▶ [What needs to be done]:
Please retype the data in full and exactly; the pictures are not part of the copy.

Available data Block Start

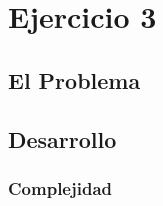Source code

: \section{Ejercicio 3}

\subsection{El Problema}

\subsection{Desarrollo}

\subsubsection{Complejidad}
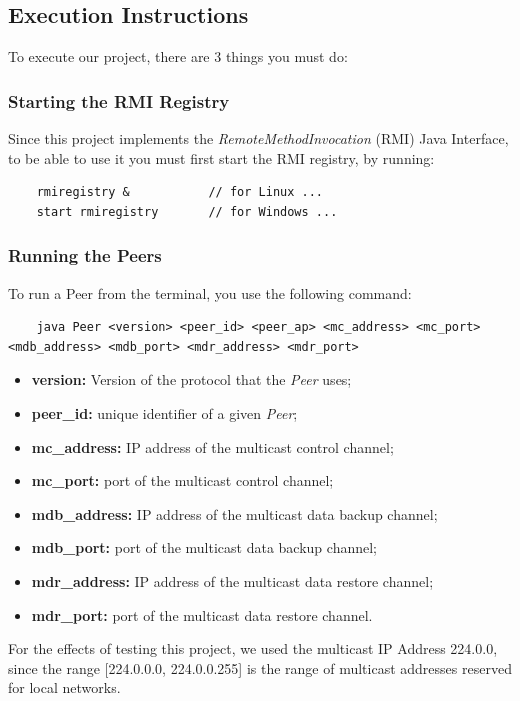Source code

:\documentclass[a4paper]{article}
\begin{document}
\subsection{Execution Instructions}
To execute our project, there are 3 things you must do:
\subsubsection{Starting the RMI Registry}
Since this project implements the \textit{RemoteMethodInvocation} (RMI) Java Interface, to be able to use it you must first
start the RMI registry, by running:
\begin{lstlisting}
    rmiregistry &           // for Linux ...
    start rmiregistry       // for Windows ...
\end{lstlisting}

\subsubsection{Running the Peers}
To run a Peer from the terminal, you use the following command:
\begin{lstlisting}
    java Peer <version> <peer_id> <peer_ap> <mc_address> <mc_port> <mdb_address> <mdb_port> <mdr_address> <mdr_port>
\end{lstlisting}
\begin{itemize}
    \item \textbf{version:} Version of the protocol that the \textit{Peer} uses;
    \item \textbf{peer\_id:} unique identifier of a given \textit{Peer};
    \item \textbf{mc\_address:} IP address of the multicast control channel;
    \item \textbf{mc\_port:} port of the multicast control channel;
    \item \textbf{mdb\_address:} IP address of the multicast data backup channel;
    \item \textbf{mdb\_port:} port of the multicast data backup channel;
    \item \textbf{mdr\_address:} IP address of the multicast data restore channel;
    \item \textbf{mdr\_port:} port of the multicast data restore channel.
\end{itemize}
For the effects of testing this project, we used the multicast IP Address 224.0.0, since the 
range [224.0.0.0, 224.0.0.255] is the range of multicast addresses reserved for local networks.
\end{document}
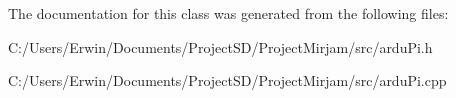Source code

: The documentation for this class was generated from the following files\+:\begin{DoxyCompactItemize}
\item 
C\+:/\+Users/\+Erwin/\+Documents/\+Project\+S\+D/\+Project\+Mirjam/src/ardu\+Pi.\+h\item 
C\+:/\+Users/\+Erwin/\+Documents/\+Project\+S\+D/\+Project\+Mirjam/src/ardu\+Pi.\+cpp\end{DoxyCompactItemize}
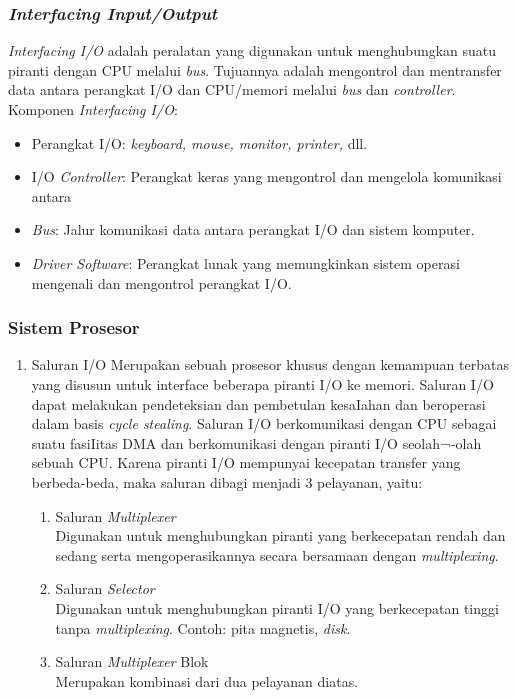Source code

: \subsubsection{\textit{Interfacing Input/Output}}
\textit{Interfacing I/O} adalah peralatan yang digunakan untuk menghubungkan suatu piranti dengan CPU melalui \textit{bus}. Tujuannya adalah mengontrol dan mentransfer data antara perangkat I/O dan CPU/memori melalui \textit{bus} dan \textit{controller}.
Komponen \textit{Interfacing I/O}:
\begin{itemize}
    \item Perangkat I/O: \textit{keyboard, mouse, monitor, printer,} dll.
    \item I/O \textit{Controller}: Perangkat keras yang mengontrol dan mengelola komunikasi antara 
    \item \textit{Bus}: Jalur komunikasi data antara perangkat I/O dan sistem komputer.
    \item \textit{Driver Software}: Perangkat lunak yang memungkinkan sistem operasi mengenali dan mengontrol perangkat I/O.
\end{itemize}

\subsubsection{Sistem Prosesor}
\begin{enumerate}
    \item {Saluran I/O}
Merupakan sebuah prosesor khusus dengan kemampuan terbatas yang disusun untuk interface beberapa piranti I/O ke memori. Saluran I/O dapat melakukan pendeteksian dan pembetulan kesaIahan dan beroperasi dalam basis \textit{cycle stealing}. Saluran I/O berkomunikasi dengan CPU sebagai suatu fasiIitas DMA dan berkomunikasi dengan piranti I/O seolah¬-olah sebuah CPU. Karena piranti I/O mempunyai kecepatan transfer yang berbeda-beda, maka saluran dibagi menjadi 3 pelayanan, yaitu:
\begin{enumerate}
    \item Saluran \textit{Multiplexer} \\
    Digunakan untuk menghubungkan piranti yang berkecepatan rendah dan sedang serta mengoperasikannya secara bersamaan dengan \textit{multiplexing}.
    \item  Saluran \textit{Selector} \\
    Digunakan untuk menghubungkan piranti I/O yang berkecepatan tinggi tanpa \textit{multiplexing}. Contoh: pita magnetis, \textit{disk}.
    \item Saluran \textit{Multiplexer} Blok \\
    Merupakan kombinasi dari dua pelayanan diatas.
\end{enumerate}
\end{enumerate}



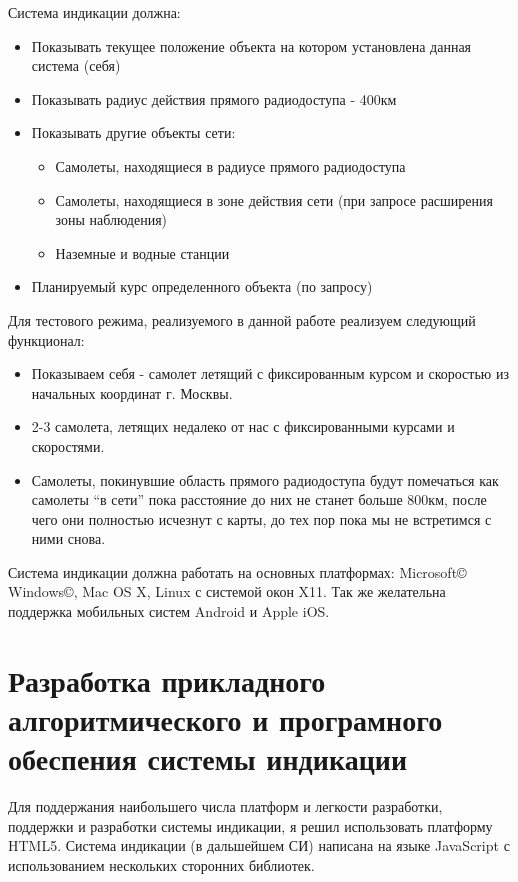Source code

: \documentclass[a4paper,12pt]{report} %
\begin{document}
Система индикации должна:
\begin{itemize}
\item Показывать текущее положение объекта на котором установлена данная система
  (себя)
\item Показывать радиус действия прямого радиодоступа - 400км
\item Показывать другие объекты сети:
\begin{itemize}
  \item Самолеты, находящиеся в радиусе прямого радиодоступа
\item Самолеты, находящиеся в зоне действия сети (при запросе расширения зоны
  наблюдения)
\item Наземные и водные станции
\end{itemize}
\item Планируемый курс определенного объекта (по запросу)
\end{itemize}

Для тестового режима, реализуемого в данной работе реализуем следующий
функционал:
\begin{itemize}
\item Показываем себя - самолет летящий с фиксированным курсом и скоростью из
  начальных координат г. Москвы.
\item 2-3 самолета, летящих недалеко от нас с фиксированными курсами и
  скоростями.
\item Самолеты, покинувшие область прямого радиодоступа будут помечаться как
  самолеты ``в сети'' пока расстояние до них не станет больше 800км, после чего
  они полностью исчезнут с карты, до тех пор пока мы не встретимся с ними снова.
\end{itemize}

Система индикации должна работать на основных платформах: Microsoft\copyright
Windows\copyright, Mac OS X, Linux с системой окон X11. Так же желательна
поддержка мобильных систем Android и Apple iOS.
\newpage

\section{Разработка прикладного алгоритмического и \newline програмного
  обеспения  системы индикации} %
Для поддержания наибольшего числа платформ и легкости разработки, поддержки и
разработки системы индикации, я решил использовать платформу HTML5. Система
индикации (в дальшейшем СИ) написана на языке JavaScript с использованием
нескольких сторонних библиотек.
\end{document}
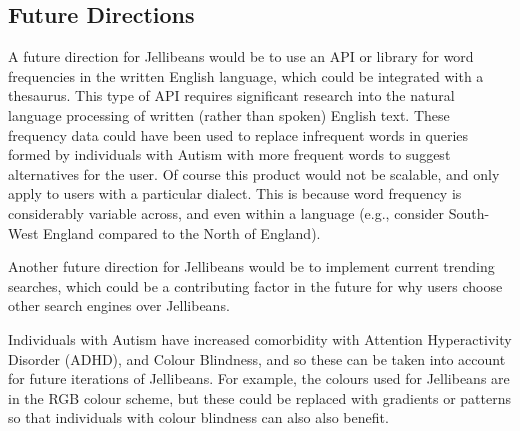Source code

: \documentclass[a4paper, 11pt]{article}
\begin{document}
\subsection{Future Directions}
A future direction for Jellibeans would be to use an API or library for word frequencies in the written English language, which could be integrated with a thesaurus. This type of API requires significant research into the natural language processing of written (rather than spoken) English text. These frequency data could have been used to replace infrequent words in queries formed by individuals with Autism with more frequent words to suggest alternatives for the user. Of course this product would not be scalable, and only apply to users with a particular dialect. This is because word frequency is considerably variable across, and even within a language (e.g., consider South-West England compared to the North of England).

\vspace{5mm}
Another future direction for Jellibeans would be to implement current trending searches, which could be a contributing factor in the future for why users choose other search engines over Jellibeans. 

\vspace{5mm}
Individuals with Autism have increased comorbidity with Attention Hyperactivity Disorder (ADHD), and Colour Blindness, and so these can be taken into account for future iterations of Jellibeans. For example, the colours used for Jellibeans are in the RGB colour scheme, but these could be replaced with gradients or patterns so that individuals with colour blindness can also also benefit.
\end{document}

Available data Block End

▶ [Solution below]:
Source code

: \section{Ejercicio 3}

\subsection{El Problema}

\subsection{Desarrollo}

\subsubsection{Complejidad}
Source code

:\documentclass[a4paper]{article}
\begin{document}
\subsection{Execution Instructions}
To execute our project, there are 3 things you must do:
\subsubsection{Starting the RMI Registry}
Since this project implements the \textit{RemoteMethodInvocation} (RMI) Java Interface, to be able to use it you must first
start the RMI registry, by running:
\begin{lstlisting}
    rmiregistry &           // for Linux ...
    start rmiregistry       // for Windows ...
\end{lstlisting}

\subsubsection{Running the Peers}
To run a Peer from the terminal, you use the following command:
\begin{lstlisting}
    java Peer <version> <peer_id> <peer_ap> <mc_address> <mc_port> <mdb_address> <mdb_port> <mdr_address> <mdr_port>
\end{lstlisting}
\begin{itemize}
    \item \textbf{version:} Version of the protocol that the \textit{Peer} uses;
    \item \textbf{peer\_id:} unique identifier of a given \textit{Peer};
    \item \textbf{mc\_address:} IP address of the multicast control channel;
    \item \textbf{mc\_port:} port of the multicast control channel;
    \item \textbf{mdb\_address:} IP address of the multicast data backup channel;
    \item \textbf{mdb\_port:} port of the multicast data backup channel;
    \item \textbf{mdr\_address:} IP address of the multicast data restore channel;
    \item \textbf{mdr\_port:} port of the multicast data restore channel.
\end{itemize}
For the effects of testing this project, we used the multicast IP Address 224.0.0, since the 
range [224.0.0.0, 224.0.0.255] is the range of multicast addresses reserved for local networks.
\end{document}
Source code

: The documentation for this class was generated from the following files\+:\begin{DoxyCompactItemize}
\item 
C\+:/\+Users/\+Erwin/\+Documents/\+Project\+S\+D/\+Project\+Mirjam/src/ardu\+Pi.\+h\item 
C\+:/\+Users/\+Erwin/\+Documents/\+Project\+S\+D/\+Project\+Mirjam/src/ardu\+Pi.\+cpp\end{DoxyCompactItemize}
Source code

: \subsubsection{\textit{Interfacing Input/Output}}
\textit{Interfacing I/O} adalah peralatan yang digunakan untuk menghubungkan suatu piranti dengan CPU melalui \textit{bus}. Tujuannya adalah mengontrol dan mentransfer data antara perangkat I/O dan CPU/memori melalui \textit{bus} dan \textit{controller}.
Komponen \textit{Interfacing I/O}:
\begin{itemize}
    \item Perangkat I/O: \textit{keyboard, mouse, monitor, printer,} dll.
    \item I/O \textit{Controller}: Perangkat keras yang mengontrol dan mengelola komunikasi antara 
    \item \textit{Bus}: Jalur komunikasi data antara perangkat I/O dan sistem komputer.
    \item \textit{Driver Software}: Perangkat lunak yang memungkinkan sistem operasi mengenali dan mengontrol perangkat I/O.
\end{itemize}

\subsubsection{Sistem Prosesor}
\begin{enumerate}
    \item {Saluran I/O}
Merupakan sebuah prosesor khusus dengan kemampuan terbatas yang disusun untuk interface beberapa piranti I/O ke memori. Saluran I/O dapat melakukan pendeteksian dan pembetulan kesaIahan dan beroperasi dalam basis \textit{cycle stealing}. Saluran I/O berkomunikasi dengan CPU sebagai suatu fasiIitas DMA dan berkomunikasi dengan piranti I/O seolah¬-olah sebuah CPU. Karena piranti I/O mempunyai kecepatan transfer yang berbeda-beda, maka saluran dibagi menjadi 3 pelayanan, yaitu:
\begin{enumerate}
    \item Saluran \textit{Multiplexer} \\
    Digunakan untuk menghubungkan piranti yang berkecepatan rendah dan sedang serta mengoperasikannya secara bersamaan dengan \textit{multiplexing}.
    \item  Saluran \textit{Selector} \\
    Digunakan untuk menghubungkan piranti I/O yang berkecepatan tinggi tanpa \textit{multiplexing}. Contoh: pita magnetis, \textit{disk}.
    \item Saluran \textit{Multiplexer} Blok \\
    Merupakan kombinasi dari dua pelayanan diatas.
\end{enumerate}
\end{enumerate}



Source code

: \documentclass[a4paper,12pt]{report} %
\begin{document}
Система индикации должна:
\begin{itemize}
\item Показывать текущее положение объекта на котором установлена данная система
  (себя)
\item Показывать радиус действия прямого радиодоступа - 400км
\item Показывать другие объекты сети:
\begin{itemize}
  \item Самолеты, находящиеся в радиусе прямого радиодоступа
\item Самолеты, находящиеся в зоне действия сети (при запросе расширения зоны
  наблюдения)
\item Наземные и водные станции
\end{itemize}
\item Планируемый курс определенного объекта (по запросу)
\end{itemize}

Для тестового режима, реализуемого в данной работе реализуем следующий
функционал:
\begin{itemize}
\item Показываем себя - самолет летящий с фиксированным курсом и скоростью из
  начальных координат г. Москвы.
\item 2-3 самолета, летящих недалеко от нас с фиксированными курсами и
  скоростями.
\item Самолеты, покинувшие область прямого радиодоступа будут помечаться как
  самолеты ``в сети'' пока расстояние до них не станет больше 800км, после чего
  они полностью исчезнут с карты, до тех пор пока мы не встретимся с ними снова.
\end{itemize}

Система индикации должна работать на основных платформах: Microsoft\copyright
Windows\copyright, Mac OS X, Linux с системой окон X11. Так же желательна
поддержка мобильных систем Android и Apple iOS.
\newpage

\section{Разработка прикладного алгоритмического и \newline програмного
  обеспения  системы индикации} %
Для поддержания наибольшего числа платформ и легкости разработки, поддержки и
разработки системы индикации, я решил использовать платформу HTML5. Система
индикации (в дальшейшем СИ) написана на языке JavaScript с использованием
нескольких сторонних библиотек.
\end{document}
Source code

: \documentclass[a4paper, 11pt]{article}
\begin{document}
\subsection{Future Directions}
A future direction for Jellibeans would be to use an API or library for word frequencies in the written English language, which could be integrated with a thesaurus. This type of API requires significant research into the natural language processing of written (rather than spoken) English text. These frequency data could have been used to replace infrequent words in queries formed by individuals with Autism with more frequent words to suggest alternatives for the user. Of course this product would not be scalable, and only apply to users with a particular dialect. This is because word frequency is considerably variable across, and even within a language (e.g., consider South-West England compared to the North of England).

\vspace{5mm}
Another future direction for Jellibeans would be to implement current trending searches, which could be a contributing factor in the future for why users choose other search engines over Jellibeans. 

\vspace{5mm}
Individuals with Autism have increased comorbidity with Attention Hyperactivity Disorder (ADHD), and Colour Blindness, and so these can be taken into account for future iterations of Jellibeans. For example, the colours used for Jellibeans are in the RGB colour scheme, but these could be replaced with gradients or patterns so that individuals with colour blindness can also also benefit.
\end{document}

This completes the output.